(Supplied records begins)

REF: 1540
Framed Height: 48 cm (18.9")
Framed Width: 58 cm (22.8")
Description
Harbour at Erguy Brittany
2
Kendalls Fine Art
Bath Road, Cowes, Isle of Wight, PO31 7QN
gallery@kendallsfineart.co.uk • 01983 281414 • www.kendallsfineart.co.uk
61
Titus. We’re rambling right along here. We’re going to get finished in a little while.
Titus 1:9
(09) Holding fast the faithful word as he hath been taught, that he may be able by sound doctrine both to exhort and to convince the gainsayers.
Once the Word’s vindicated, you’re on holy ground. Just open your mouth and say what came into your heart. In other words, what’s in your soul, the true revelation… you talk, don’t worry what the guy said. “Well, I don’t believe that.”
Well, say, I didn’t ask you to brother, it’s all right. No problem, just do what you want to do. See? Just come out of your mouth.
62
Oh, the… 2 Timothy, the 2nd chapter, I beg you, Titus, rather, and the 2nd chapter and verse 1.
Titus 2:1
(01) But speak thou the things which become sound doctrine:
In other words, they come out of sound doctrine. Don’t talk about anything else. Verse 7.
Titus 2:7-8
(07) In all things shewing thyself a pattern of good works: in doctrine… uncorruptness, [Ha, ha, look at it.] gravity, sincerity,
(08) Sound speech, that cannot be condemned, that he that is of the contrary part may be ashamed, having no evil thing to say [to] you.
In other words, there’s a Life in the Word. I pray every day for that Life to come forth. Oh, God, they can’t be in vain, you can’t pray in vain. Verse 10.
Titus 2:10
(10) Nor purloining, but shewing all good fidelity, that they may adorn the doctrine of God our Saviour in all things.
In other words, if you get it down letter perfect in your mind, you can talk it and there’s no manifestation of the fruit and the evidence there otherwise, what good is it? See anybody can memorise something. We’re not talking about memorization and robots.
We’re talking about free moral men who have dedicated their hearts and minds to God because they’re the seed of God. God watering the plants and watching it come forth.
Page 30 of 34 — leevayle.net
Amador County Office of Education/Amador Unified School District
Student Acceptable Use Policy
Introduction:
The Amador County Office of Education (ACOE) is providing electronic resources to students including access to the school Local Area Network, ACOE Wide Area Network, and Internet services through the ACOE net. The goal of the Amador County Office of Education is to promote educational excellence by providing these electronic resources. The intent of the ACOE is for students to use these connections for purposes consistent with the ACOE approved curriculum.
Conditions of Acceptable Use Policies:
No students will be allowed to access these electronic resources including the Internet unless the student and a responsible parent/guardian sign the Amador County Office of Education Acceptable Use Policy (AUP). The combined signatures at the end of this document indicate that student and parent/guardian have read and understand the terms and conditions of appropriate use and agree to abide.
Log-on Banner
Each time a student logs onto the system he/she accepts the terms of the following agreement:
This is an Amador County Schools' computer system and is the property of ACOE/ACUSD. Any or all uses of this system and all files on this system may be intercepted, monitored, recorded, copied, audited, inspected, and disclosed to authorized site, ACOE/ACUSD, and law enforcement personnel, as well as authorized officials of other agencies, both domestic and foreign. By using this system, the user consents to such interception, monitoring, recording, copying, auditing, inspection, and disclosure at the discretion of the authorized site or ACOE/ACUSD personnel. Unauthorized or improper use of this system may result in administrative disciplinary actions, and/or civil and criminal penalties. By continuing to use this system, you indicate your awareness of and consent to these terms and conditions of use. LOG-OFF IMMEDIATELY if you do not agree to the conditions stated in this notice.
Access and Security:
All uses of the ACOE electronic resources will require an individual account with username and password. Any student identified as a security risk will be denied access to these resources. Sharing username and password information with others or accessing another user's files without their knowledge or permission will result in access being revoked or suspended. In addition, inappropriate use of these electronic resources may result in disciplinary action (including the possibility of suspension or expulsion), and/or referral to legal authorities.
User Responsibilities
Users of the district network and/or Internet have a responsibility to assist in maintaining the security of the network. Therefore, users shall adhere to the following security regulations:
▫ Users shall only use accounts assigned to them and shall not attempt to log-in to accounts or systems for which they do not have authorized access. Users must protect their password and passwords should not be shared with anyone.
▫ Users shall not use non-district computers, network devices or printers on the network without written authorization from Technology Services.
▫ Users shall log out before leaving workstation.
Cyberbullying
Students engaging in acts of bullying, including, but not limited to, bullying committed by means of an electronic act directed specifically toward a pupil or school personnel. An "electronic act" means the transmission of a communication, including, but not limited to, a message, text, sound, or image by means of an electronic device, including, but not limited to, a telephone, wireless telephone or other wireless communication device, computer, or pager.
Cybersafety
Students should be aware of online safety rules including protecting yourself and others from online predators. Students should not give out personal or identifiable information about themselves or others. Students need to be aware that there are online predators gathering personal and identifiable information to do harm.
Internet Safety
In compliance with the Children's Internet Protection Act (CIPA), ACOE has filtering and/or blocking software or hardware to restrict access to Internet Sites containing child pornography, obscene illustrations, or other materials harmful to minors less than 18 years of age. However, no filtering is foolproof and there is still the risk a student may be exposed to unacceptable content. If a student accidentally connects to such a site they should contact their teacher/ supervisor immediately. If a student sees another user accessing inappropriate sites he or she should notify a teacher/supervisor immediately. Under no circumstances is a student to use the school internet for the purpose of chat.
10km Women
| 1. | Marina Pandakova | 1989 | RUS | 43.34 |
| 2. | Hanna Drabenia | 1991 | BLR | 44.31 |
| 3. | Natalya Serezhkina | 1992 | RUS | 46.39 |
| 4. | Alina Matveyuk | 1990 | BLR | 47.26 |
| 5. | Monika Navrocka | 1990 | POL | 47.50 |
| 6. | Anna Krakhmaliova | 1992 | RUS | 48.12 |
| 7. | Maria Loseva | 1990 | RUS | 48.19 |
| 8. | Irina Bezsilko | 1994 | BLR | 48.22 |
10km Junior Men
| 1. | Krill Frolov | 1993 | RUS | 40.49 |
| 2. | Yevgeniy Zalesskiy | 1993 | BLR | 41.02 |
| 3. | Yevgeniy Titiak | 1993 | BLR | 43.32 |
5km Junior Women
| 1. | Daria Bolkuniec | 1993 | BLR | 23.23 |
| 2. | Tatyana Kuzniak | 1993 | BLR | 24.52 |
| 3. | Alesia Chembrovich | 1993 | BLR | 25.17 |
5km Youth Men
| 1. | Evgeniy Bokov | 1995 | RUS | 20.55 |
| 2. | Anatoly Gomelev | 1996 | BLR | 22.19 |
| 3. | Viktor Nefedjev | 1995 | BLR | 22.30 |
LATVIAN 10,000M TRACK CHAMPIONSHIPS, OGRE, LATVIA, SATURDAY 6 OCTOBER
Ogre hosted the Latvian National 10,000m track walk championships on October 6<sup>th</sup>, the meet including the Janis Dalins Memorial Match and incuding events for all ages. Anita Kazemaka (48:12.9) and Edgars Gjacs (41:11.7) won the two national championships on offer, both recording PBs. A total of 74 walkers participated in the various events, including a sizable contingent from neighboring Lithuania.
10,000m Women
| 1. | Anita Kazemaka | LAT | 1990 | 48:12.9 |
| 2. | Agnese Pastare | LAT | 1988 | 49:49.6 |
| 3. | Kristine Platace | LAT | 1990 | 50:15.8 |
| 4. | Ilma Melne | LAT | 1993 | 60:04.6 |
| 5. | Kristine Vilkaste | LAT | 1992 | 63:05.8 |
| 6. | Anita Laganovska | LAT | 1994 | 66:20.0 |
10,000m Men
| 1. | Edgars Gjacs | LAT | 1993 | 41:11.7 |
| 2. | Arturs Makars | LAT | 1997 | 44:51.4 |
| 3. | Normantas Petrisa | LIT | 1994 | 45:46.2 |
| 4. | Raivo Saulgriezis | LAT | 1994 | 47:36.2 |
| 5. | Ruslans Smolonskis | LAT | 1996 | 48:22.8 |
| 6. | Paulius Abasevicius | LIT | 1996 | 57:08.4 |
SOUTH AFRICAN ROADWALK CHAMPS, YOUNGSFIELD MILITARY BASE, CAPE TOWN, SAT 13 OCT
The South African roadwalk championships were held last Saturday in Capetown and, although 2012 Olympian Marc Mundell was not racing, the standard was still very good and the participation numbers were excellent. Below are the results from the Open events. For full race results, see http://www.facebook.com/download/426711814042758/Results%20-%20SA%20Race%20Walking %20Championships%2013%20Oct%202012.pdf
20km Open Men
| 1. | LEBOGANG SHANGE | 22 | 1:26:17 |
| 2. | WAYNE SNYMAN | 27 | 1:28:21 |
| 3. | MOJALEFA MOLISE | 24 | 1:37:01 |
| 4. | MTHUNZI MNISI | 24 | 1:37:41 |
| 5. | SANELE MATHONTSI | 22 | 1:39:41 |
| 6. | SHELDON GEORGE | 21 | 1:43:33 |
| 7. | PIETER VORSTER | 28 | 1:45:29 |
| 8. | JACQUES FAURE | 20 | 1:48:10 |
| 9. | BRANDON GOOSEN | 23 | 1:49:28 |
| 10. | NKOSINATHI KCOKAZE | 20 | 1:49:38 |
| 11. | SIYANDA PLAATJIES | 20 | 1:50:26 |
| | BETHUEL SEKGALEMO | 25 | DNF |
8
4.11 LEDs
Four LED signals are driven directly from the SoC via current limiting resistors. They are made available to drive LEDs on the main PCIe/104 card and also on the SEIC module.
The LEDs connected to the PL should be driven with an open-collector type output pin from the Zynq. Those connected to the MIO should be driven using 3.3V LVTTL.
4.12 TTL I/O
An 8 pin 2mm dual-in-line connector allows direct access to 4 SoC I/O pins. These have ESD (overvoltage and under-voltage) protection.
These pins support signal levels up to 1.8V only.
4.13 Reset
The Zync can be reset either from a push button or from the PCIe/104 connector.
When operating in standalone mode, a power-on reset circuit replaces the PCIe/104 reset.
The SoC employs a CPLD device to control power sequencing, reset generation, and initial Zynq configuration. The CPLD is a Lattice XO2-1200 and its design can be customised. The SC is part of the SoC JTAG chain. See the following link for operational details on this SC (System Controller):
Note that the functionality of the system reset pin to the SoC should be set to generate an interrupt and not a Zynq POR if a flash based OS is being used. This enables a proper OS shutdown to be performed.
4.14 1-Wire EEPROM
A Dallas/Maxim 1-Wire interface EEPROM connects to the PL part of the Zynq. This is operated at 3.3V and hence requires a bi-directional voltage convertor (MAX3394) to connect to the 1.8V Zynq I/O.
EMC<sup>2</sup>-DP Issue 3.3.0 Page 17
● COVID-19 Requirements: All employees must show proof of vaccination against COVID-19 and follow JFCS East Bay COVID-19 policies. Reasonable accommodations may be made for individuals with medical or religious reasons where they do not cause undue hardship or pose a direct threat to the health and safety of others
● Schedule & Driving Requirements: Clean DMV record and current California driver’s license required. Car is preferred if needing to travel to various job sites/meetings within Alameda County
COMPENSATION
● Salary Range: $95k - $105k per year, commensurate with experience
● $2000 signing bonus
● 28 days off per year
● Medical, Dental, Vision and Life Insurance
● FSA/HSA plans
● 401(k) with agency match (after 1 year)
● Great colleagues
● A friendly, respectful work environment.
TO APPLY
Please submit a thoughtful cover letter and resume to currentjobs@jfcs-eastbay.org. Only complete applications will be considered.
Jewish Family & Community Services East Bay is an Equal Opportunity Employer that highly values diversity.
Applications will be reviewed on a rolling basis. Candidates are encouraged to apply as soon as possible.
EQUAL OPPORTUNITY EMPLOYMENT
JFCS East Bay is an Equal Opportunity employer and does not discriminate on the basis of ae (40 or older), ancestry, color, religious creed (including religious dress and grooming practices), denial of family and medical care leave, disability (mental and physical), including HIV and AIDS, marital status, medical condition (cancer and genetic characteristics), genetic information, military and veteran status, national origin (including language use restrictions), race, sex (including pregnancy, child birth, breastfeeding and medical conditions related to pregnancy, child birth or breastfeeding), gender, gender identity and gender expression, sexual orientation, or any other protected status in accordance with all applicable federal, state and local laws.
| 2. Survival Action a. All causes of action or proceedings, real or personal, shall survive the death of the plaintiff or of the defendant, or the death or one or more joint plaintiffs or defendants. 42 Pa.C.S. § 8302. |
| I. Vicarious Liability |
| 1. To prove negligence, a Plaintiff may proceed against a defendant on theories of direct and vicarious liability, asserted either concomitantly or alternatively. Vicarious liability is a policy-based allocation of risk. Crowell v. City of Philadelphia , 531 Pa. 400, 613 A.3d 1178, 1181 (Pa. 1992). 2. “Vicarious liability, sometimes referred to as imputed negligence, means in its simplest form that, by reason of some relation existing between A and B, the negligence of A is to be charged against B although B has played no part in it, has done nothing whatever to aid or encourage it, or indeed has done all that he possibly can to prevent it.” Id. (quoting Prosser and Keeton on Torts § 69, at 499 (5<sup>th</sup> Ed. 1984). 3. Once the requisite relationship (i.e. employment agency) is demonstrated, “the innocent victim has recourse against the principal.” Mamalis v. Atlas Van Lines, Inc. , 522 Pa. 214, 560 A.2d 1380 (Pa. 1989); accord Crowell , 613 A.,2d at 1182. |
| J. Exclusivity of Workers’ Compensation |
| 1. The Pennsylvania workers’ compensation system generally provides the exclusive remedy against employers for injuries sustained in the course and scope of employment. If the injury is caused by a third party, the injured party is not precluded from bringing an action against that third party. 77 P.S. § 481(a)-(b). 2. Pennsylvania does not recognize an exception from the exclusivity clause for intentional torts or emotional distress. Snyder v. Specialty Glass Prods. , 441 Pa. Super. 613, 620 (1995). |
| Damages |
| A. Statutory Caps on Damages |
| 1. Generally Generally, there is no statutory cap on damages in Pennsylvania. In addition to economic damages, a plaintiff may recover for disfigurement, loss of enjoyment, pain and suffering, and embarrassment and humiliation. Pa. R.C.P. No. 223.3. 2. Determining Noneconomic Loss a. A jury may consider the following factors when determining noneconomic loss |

(Supplied records ends)

### Exercise goal
Copy out the lines above word for word, stopping after the line containing "(01) But speak".

### Response area
REF: 1540
Framed Height: 48 cm (18.9")
Framed Width: 58 cm (22.8")
Description
Harbour at Erguy Brittany
2
Kendalls Fine Art
Bath Road, Cowes, Isle of Wight, PO31 7QN
gallery@kendallsfineart.co.uk • 01983 281414 • www.kendallsfineart.co.uk
61
Titus. We’re rambling right along here. We’re going to get finished in a little while.
Titus 1:9
(09) Holding fast the faithful word as he hath been taught, that he may be able by sound doctrine both to exhort and to convince the gainsayers.
Once the Word’s vindicated, you’re on holy ground. Just open your mouth and say what came into your heart. In other words, what’s in your soul, the true revelation… you talk, don’t worry what the guy said. “Well, I don’t believe that.”
Well, say, I didn’t ask you to brother, it’s all right. No problem, just do what you want to do. See? Just come out of your mouth.
62
Oh, the… 2 Timothy, the 2nd chapter, I beg you, Titus, rather, and the 2nd chapter and verse 1.
Titus 2:1
(01) But speak thou the things which become sound doctrine:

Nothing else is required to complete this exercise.